- Born: Jacob Solomon Levin 4 May 1840 Kokhanovo, Mogilev Governorate, Russian Empire
- Died: 17 January 1896 (aged 55) Yekaterinoslav, Yekaterinoslav Governorate, Russian Empire
- Writing career
- Pen name: Yashbiel (ישביא״ל)
- Language: Hebrew

= Jacob Solomon Olschwang =

Jacob Solomon Olschwang (יעקב שלמה אָלשװאַנג; 4 May 1840 – 17 January 1896), also known by the acronym Yashbiel (ישביא״ל), was a Russian writer and Hebraist.

==Biography==
Jacob Solomon Levin was born to a notable Ḥasidic family in Kokhanovo, Mogilev, a descendant of David Conforte. He received a thorough Jewish education, and studied Talmud and Halakha, the Zohar and various other Kabbalistic works. He then went to Kovno, where he studied at the yeshiva of Navyazki. In 1862 he settled in Friedrichstadt, Courland, where he joined the circle of the Maskilim and in a short time was able to write Hebrew well. He changed his family name to Olschwang when he moved to Kremenchuk in 1866.

He contributed numerous articles to Ha-Melitz (from 1860), Ha-Shaḥar, Ha-Boḳer Or, and other Hebrew periodicals.
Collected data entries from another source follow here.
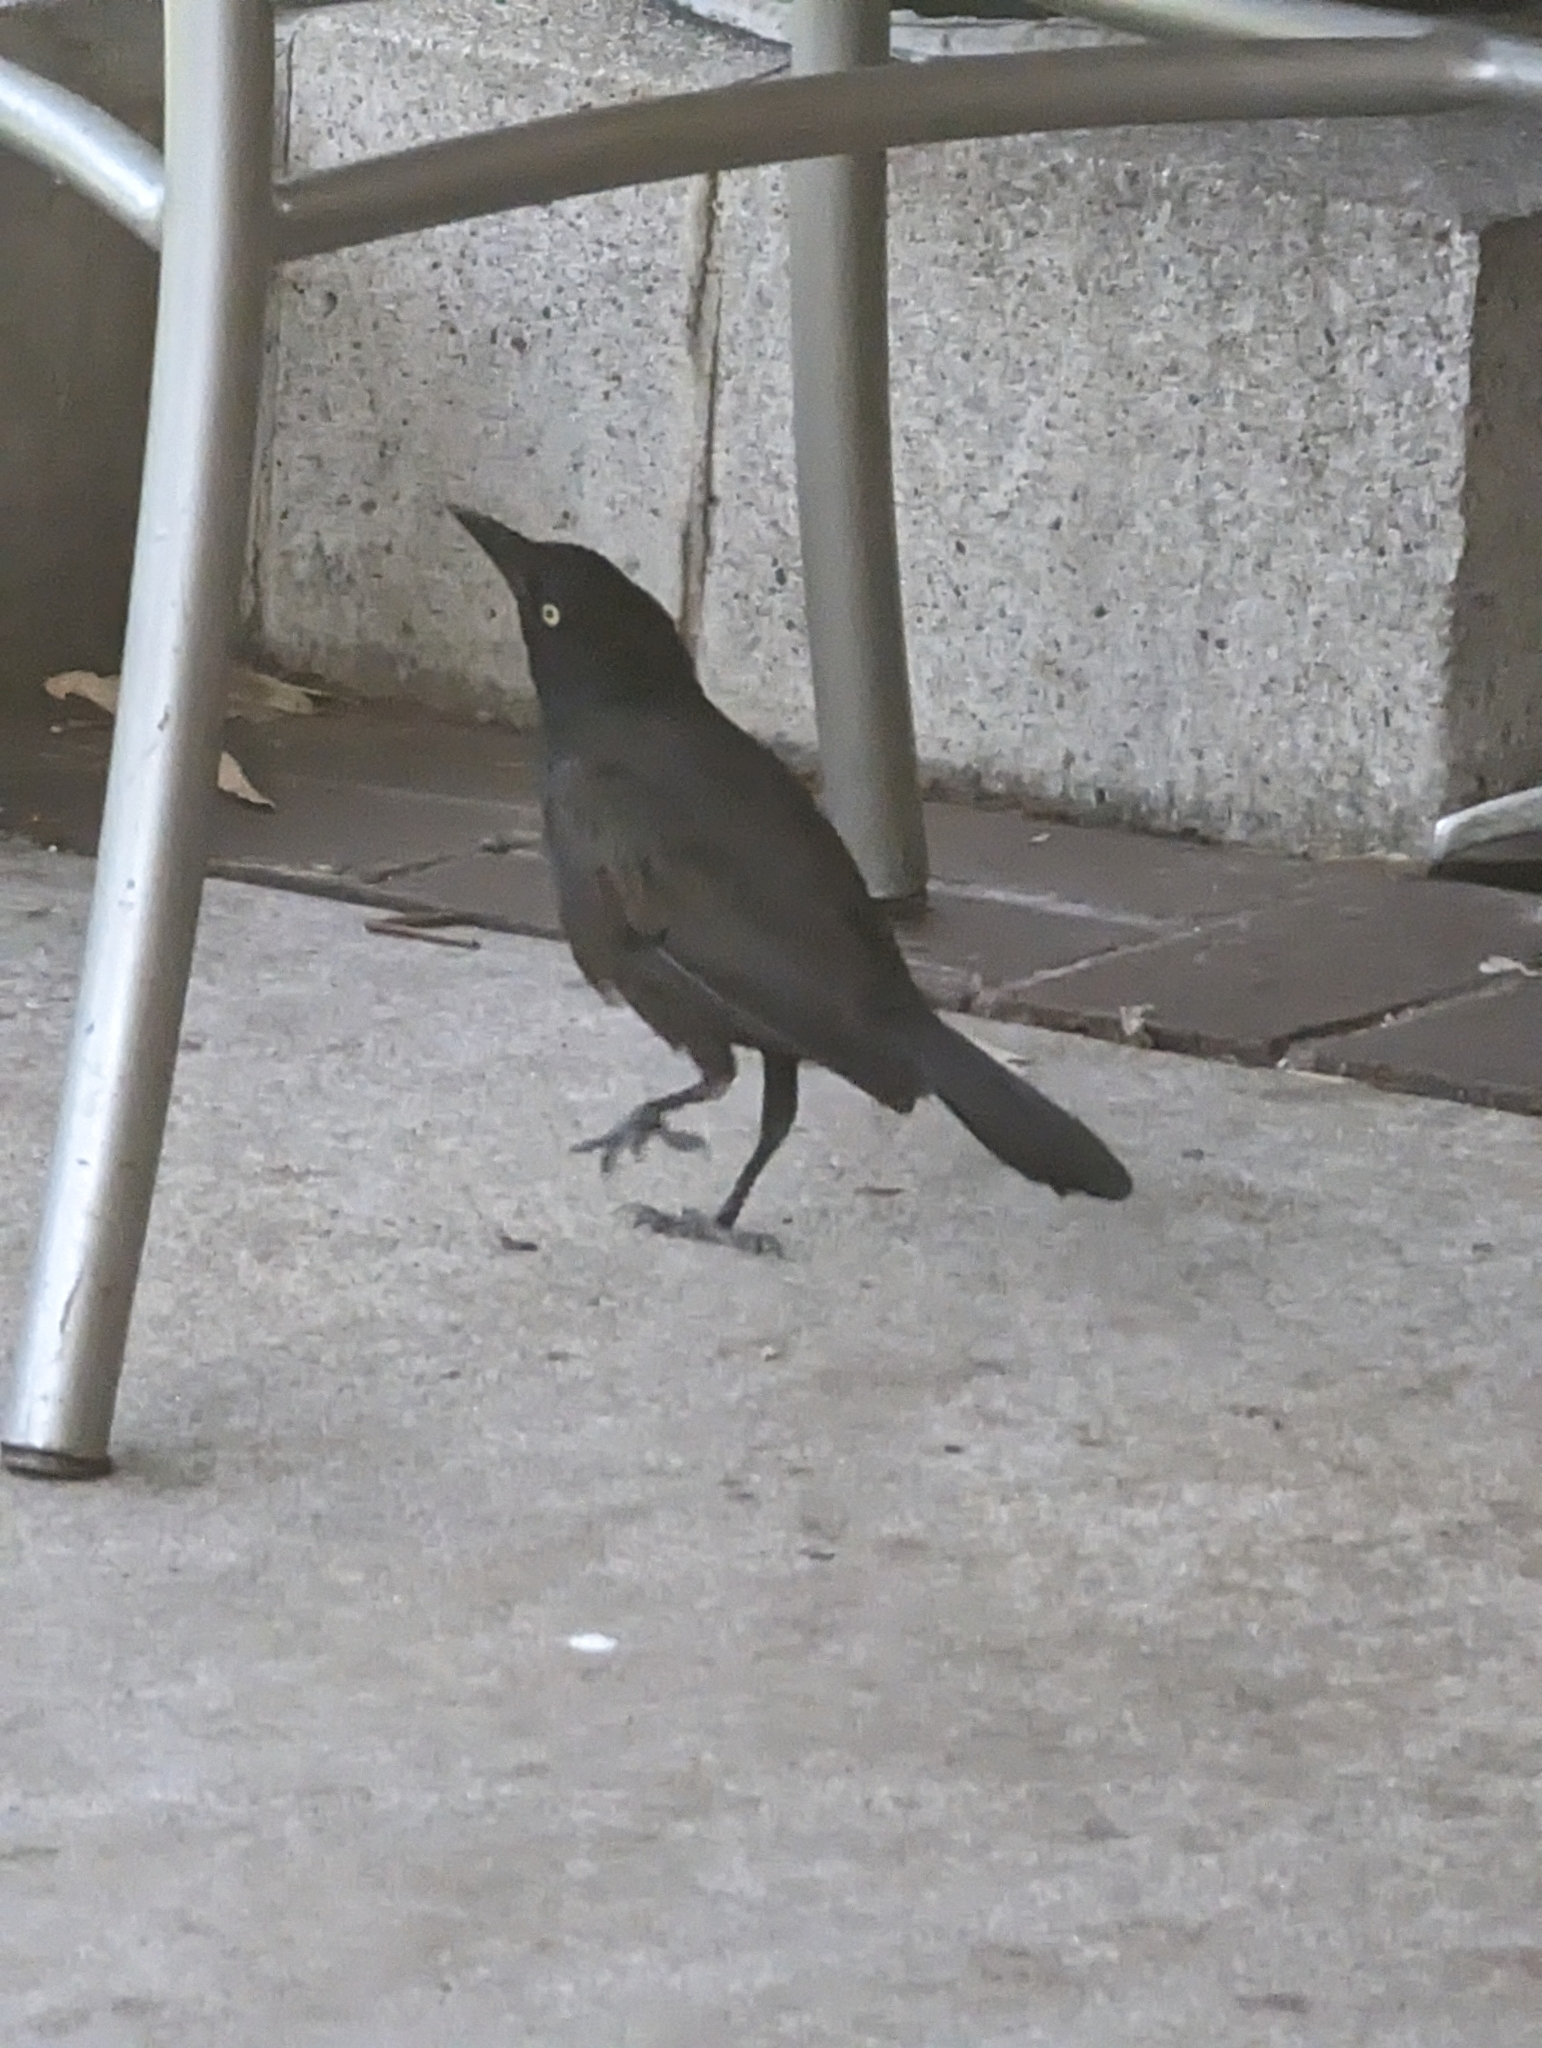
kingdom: Animalia
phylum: Chordata
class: Aves
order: Passeriformes
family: Icteridae
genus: Quiscalus
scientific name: Quiscalus quiscula
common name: Common grackle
Among Olschwang's writings are "Avot de-Kartina" (in Ha-Melitz, 1868) and "Haggadah shel Pesaḥ" (in Ha-Shaḥar, 1877), both satirical sketches of Jewish life in Russia.

Olschwang maintained a correspondence with most of the Russian Maskilim of his time, especially with Reifmann, Lillienblum, Zederbaum, Schulman, Dobsevage, and Rosenthal.